At least 15 mass graves have been found in northwestern Democratic Republic of Congo in the wake of three days of ethnic bloodshed in December, a spokeswoman for the U.N.’s MONUSCO mission in Congo said Tuesday.

Earlier in January, the United Nations estimated that at least 890 people were killed as a result of the violence, some of the worst in the area for years which highlighted the precarious state of inter-ethnic relations even in the Central African country’s more peaceful regions.

A MONUSCO special mission looking into the circumstances of the fighting found at least 11 mass graves and 43 individual graves around the town of Yumbi and at least four communal graves containing at least 170 bodies in nearby Bongende, spokeswoman Florence Marchal said.

“While the conclusions of this mission are still being finalized, we are able to confirm that several hundred people including women and many children were killed in unbearable circumstances,” she said.

“The speed, the modus operandi and the high death toll of this violence suggest that these events were planned and premeditated,” she said.

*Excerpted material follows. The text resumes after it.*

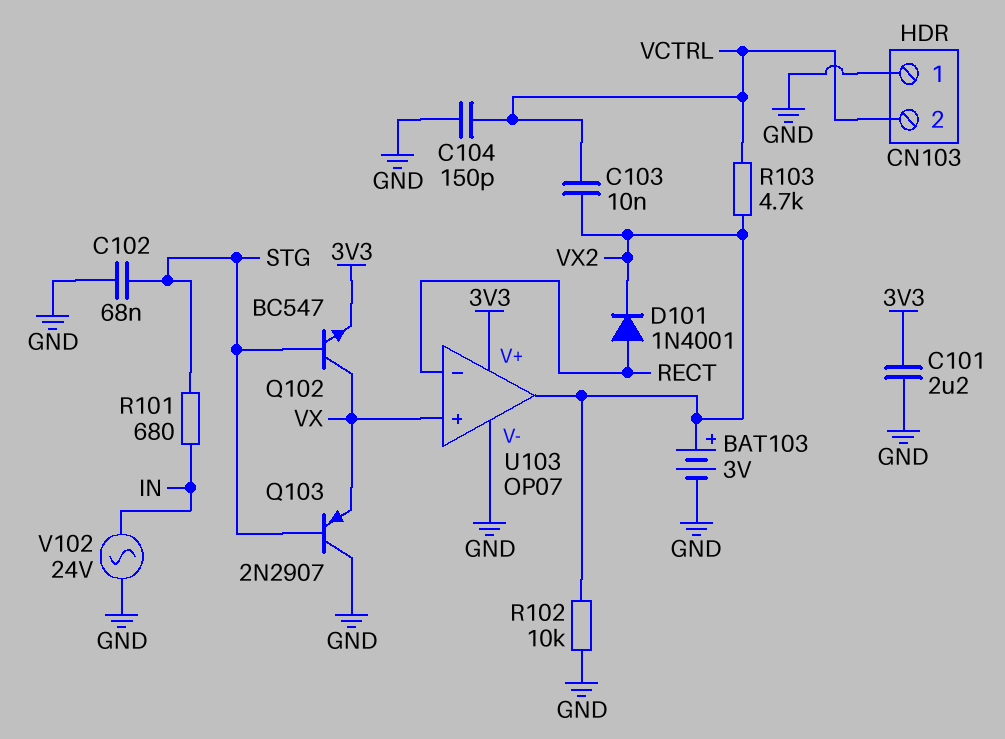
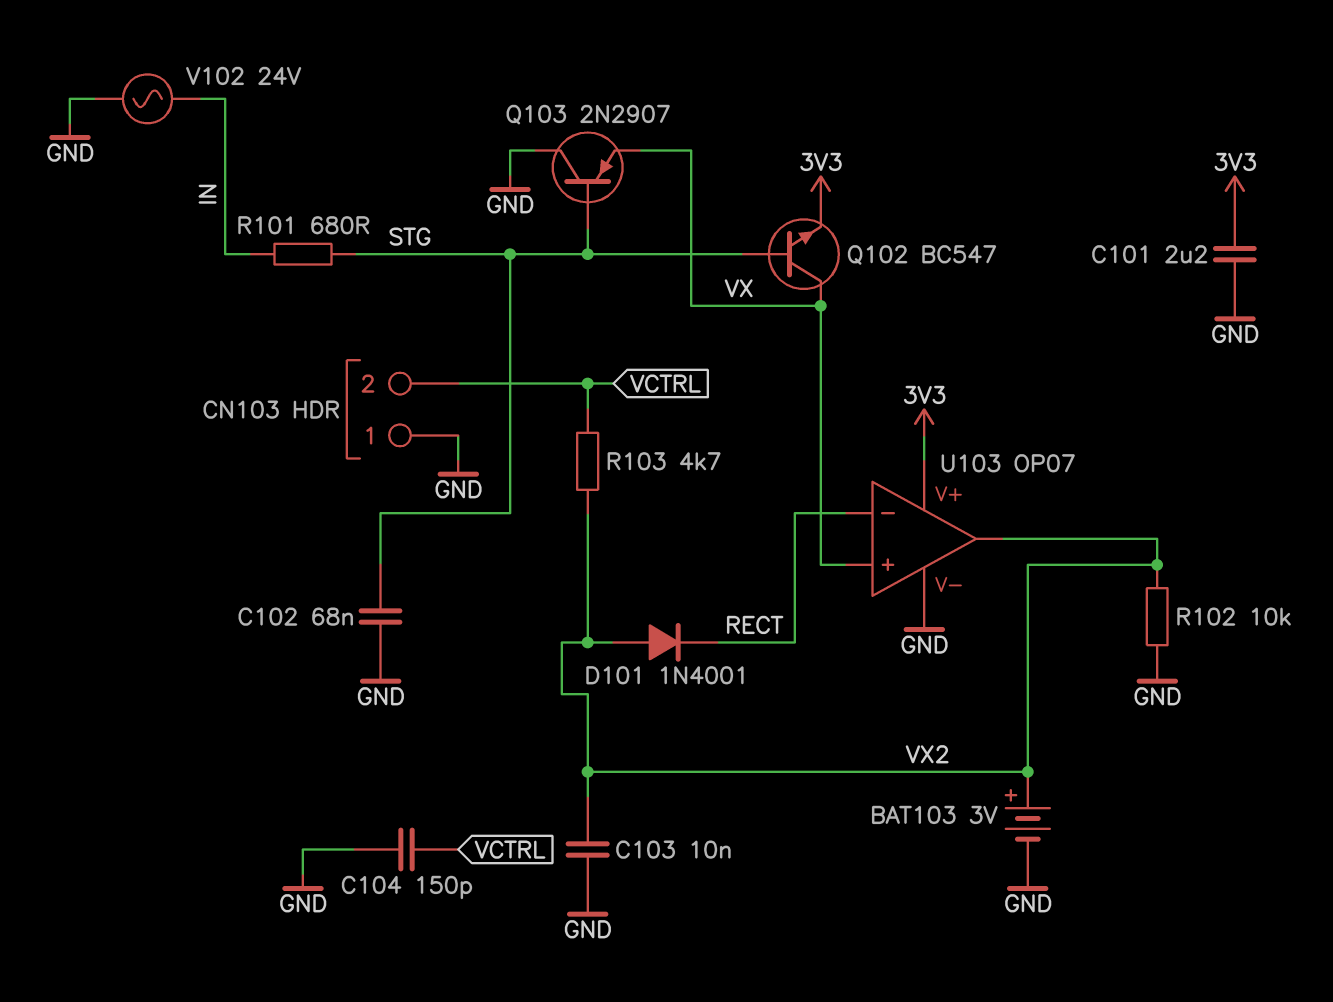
C103: 10nF (VCTRL, VX2) -> 10nF (GND, VX2)
D101: diode 1N4001 (A RECT, K VX2) -> diode 1N4001 (A VX2, K RECT)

A dispute linked to a tribal chief’s burial is seen as a catalyst for the fighting between the Banunu and Batende communities. It led the government to cancel voting in the area for last month’s presidential election.

While the bloodshed was not directly related to the Dec. 30 vote, a local activist told Reuters at the time that tensions between the two ethnic groups had festered because Batende leaders were supporting the ruling coalition while Banunu leaders backed opposition candidates.

Marchal said the area was now relatively calm, but warned: “Tensions between the two communities are still very evident and are at risk of worsening.”

Safeguarding Congo’s fragile security situation will be one of the key tasks for President Felix Tshisekedi, who was sworn in Jan. 24 in Congo’s first transfer of power via an election in 59 years of independence.

The country remains deeply unstable years after the official end of the 1998-2003 regional war in the eastern borderlands with Uganda, Rwanda and Burundi that led to millions of deaths, mostly from hunger and disease. Dozens of militia continue to ravage those areas.